> _Excerpted data_
- - - - -
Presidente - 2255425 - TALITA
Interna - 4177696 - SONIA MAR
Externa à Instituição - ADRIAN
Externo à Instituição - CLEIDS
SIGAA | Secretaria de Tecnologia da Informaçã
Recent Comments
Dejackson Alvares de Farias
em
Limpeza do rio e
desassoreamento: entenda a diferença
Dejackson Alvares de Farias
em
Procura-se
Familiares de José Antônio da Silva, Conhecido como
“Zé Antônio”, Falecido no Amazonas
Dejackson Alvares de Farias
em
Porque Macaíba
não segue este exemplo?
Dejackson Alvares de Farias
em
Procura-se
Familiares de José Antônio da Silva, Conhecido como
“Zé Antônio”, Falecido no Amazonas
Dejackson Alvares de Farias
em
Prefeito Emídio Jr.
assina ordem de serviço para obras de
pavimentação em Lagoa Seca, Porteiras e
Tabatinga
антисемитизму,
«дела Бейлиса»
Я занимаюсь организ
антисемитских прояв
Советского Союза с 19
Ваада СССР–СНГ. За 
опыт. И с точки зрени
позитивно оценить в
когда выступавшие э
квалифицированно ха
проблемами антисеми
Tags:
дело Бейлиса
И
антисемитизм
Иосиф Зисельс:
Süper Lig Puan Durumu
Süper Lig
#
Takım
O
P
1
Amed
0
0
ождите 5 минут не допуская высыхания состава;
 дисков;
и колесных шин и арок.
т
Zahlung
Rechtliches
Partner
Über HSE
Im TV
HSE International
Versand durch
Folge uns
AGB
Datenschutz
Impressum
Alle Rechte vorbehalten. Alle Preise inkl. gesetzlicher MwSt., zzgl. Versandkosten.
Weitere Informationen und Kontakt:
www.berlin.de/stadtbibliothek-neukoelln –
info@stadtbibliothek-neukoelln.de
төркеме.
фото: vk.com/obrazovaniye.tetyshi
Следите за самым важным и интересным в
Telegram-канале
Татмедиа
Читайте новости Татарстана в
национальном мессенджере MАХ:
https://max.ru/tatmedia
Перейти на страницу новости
- - - - -
Which lines in the material contain the word "новости"? Pull each of them out.

Читайте новости Татарстана в
Перейти на страницу новости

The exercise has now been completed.